## Work item A
In the text about the Frymark Market, what kind of motivation do the customers interviewed not have for shopping there?

## Selected text
Spices of the World being sold at the market in Frymark, Poland, after moving to the shopping mall. (Photo W. Goszczynski.)

Consumers at the Frymark Market are more conscious of their membership in an alternative community than those who appear in the festive shops that serve as a backdrop to the market’s location. They readily share that the experience of shopping at the market provides them with quality food and a sense of community that make the higher prices acceptable for those who can afford them. In interviews, customers reveal their main motivations to participate are largely personal: for their health and their family members’ as well as for a sense of security mediated by traditional, quality food, while there is no environmental or sustainability driven motivation. Another noted the tradeoff of quality vs. quantity and the exclusion of those without adequate incomes: “I don’t buy everything I want, because it is expensive, and these are not large quantities…. I can see that younger people are sitting there … but they do not go shopping” (Consumer, Frymark Farmers’ Market). Both vendors and consumers come from this same social group, as they are quite wealthy, well-educated people. However, the activity does attract other people who are not able to participate because of the expense of the food. In other words, although customers accept the common narrative that quality food is worth more, not all who might participate are able to.

## Data to examine
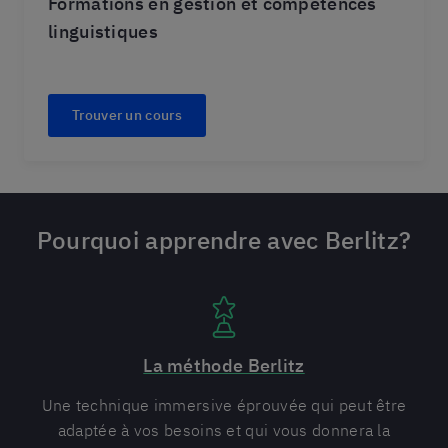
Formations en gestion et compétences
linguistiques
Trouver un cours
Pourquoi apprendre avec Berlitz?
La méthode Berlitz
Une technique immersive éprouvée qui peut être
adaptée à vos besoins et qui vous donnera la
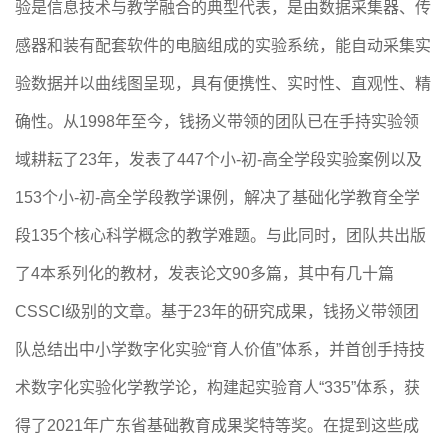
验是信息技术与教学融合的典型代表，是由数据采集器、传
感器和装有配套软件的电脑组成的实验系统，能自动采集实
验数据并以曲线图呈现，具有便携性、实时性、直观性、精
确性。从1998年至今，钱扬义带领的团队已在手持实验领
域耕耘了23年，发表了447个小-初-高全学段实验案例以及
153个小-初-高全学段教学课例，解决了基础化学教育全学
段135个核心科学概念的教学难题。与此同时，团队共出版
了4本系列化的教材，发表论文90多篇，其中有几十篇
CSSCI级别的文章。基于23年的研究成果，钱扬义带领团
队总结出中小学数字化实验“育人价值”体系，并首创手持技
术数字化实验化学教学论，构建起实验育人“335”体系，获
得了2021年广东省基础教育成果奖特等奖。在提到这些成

--

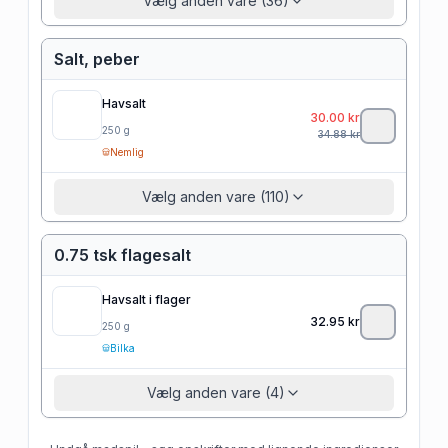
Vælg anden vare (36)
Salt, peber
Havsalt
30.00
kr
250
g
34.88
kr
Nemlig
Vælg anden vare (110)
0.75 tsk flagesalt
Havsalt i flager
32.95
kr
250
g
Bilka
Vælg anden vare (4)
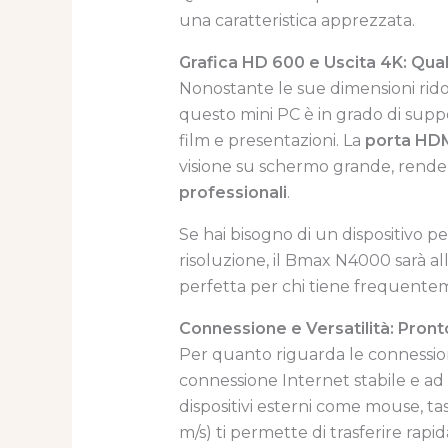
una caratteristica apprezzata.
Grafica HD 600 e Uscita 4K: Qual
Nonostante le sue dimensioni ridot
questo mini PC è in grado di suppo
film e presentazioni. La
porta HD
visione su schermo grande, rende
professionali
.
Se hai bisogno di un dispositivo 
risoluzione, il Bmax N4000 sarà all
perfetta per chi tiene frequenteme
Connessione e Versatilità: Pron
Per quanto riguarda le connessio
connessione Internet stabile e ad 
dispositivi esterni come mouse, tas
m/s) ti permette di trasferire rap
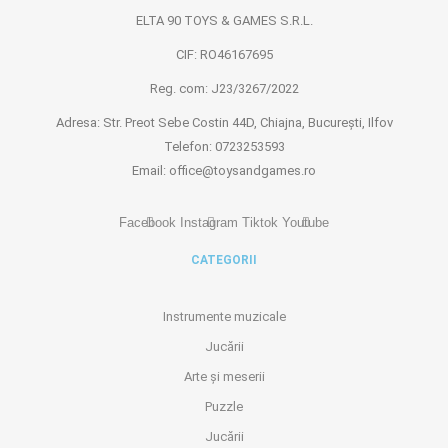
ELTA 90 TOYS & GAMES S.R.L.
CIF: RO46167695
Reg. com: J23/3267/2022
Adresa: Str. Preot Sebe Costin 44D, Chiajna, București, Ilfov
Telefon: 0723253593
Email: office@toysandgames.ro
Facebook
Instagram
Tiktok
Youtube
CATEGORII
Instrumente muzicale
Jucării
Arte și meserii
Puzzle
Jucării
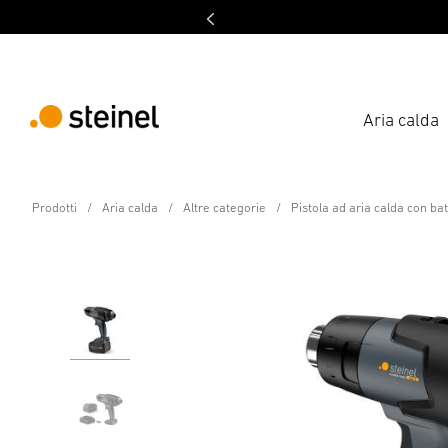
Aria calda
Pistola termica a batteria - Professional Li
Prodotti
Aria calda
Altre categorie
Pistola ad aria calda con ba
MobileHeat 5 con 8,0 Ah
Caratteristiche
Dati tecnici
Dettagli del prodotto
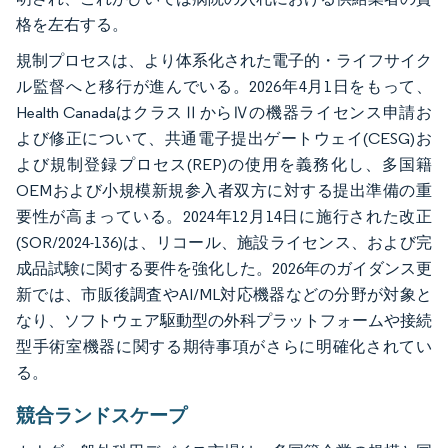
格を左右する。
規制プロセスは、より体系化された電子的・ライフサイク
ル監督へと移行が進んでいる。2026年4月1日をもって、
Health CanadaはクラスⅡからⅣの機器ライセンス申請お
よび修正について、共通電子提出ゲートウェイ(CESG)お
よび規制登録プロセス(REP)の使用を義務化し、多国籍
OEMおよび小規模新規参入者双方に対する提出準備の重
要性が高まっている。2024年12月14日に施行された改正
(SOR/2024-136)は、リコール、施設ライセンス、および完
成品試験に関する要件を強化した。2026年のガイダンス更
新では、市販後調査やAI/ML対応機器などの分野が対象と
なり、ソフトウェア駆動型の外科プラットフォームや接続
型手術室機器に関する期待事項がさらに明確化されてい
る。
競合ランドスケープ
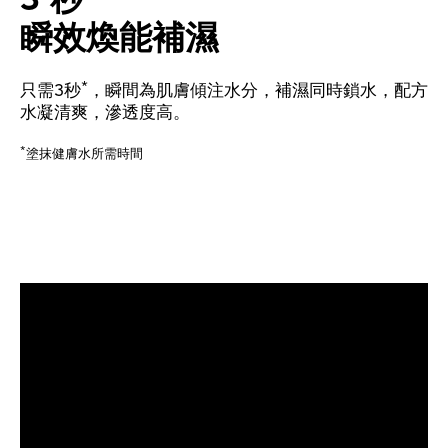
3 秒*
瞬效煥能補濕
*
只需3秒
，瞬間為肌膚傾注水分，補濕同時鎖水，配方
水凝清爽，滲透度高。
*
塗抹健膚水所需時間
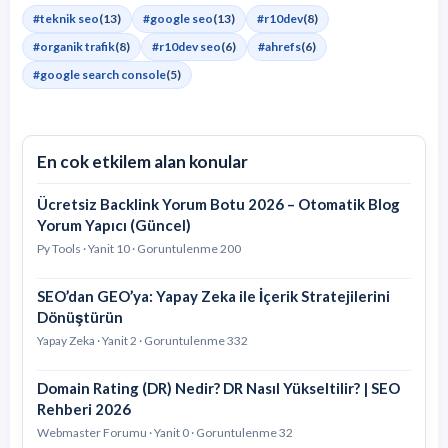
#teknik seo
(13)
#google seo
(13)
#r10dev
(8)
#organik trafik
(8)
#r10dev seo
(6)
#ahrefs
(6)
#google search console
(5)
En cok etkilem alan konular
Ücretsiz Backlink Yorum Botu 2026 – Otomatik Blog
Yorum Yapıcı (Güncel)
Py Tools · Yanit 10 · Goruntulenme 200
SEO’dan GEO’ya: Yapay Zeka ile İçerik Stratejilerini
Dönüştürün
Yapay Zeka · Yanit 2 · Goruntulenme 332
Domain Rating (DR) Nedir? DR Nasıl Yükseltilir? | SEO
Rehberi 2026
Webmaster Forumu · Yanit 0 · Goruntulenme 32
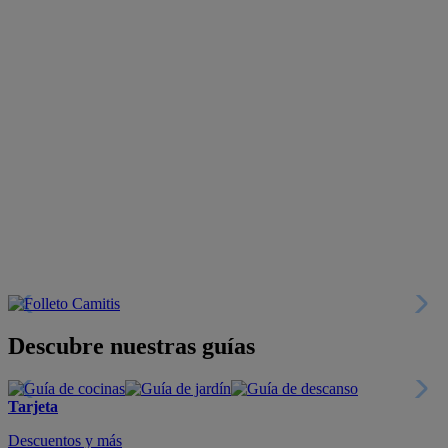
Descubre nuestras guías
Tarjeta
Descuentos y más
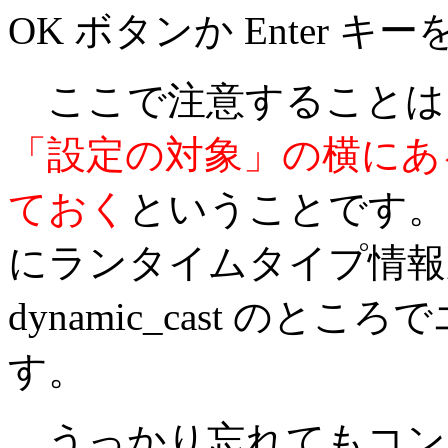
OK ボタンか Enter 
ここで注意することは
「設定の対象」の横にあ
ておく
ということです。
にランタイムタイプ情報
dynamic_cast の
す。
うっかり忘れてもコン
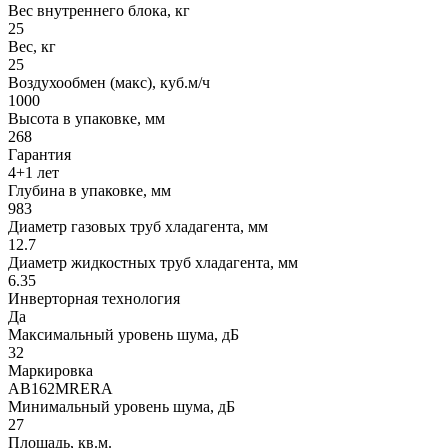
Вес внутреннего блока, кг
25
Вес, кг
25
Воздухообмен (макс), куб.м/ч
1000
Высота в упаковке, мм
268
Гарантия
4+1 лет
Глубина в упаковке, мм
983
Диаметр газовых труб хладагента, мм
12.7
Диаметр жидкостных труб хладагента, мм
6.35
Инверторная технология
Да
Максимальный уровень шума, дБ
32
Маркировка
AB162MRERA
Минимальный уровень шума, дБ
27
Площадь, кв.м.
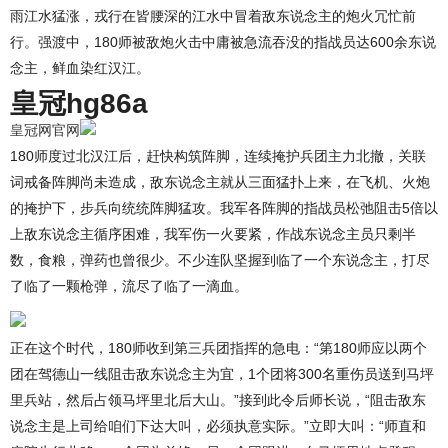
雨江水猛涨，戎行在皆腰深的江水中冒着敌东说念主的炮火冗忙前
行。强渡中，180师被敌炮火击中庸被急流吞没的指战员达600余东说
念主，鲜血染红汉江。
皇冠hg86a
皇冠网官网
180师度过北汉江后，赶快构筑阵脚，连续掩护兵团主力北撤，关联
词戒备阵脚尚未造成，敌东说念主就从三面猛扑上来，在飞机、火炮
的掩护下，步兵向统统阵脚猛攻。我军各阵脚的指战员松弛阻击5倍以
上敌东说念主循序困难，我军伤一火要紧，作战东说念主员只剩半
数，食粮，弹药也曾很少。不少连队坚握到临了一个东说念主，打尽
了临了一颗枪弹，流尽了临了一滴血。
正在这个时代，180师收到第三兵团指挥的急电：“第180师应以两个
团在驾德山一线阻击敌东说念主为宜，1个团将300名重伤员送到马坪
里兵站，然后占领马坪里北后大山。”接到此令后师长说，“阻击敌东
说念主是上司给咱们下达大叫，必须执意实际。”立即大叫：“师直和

## Work item B
Convert the lines of the listing, starting at the line containing "Formations en gestion et compétences" and ending at the line containing "adaptée à vos besoins et qui vous donnera la", into a JSON list of strings with one string per line and blank lines omitted.

## Written response A
They have no environmental or sustainability-driven motivation.

## Written response B
[
  "Formations en gestion et compétences",
  "linguistiques",
  "Trouver un cours",
  "Pourquoi apprendre avec Berlitz?",
  "La méthode Berlitz",
  "Une technique immersive éprouvée qui peut être",
  "adaptée à vos besoins et qui vous donnera la"
]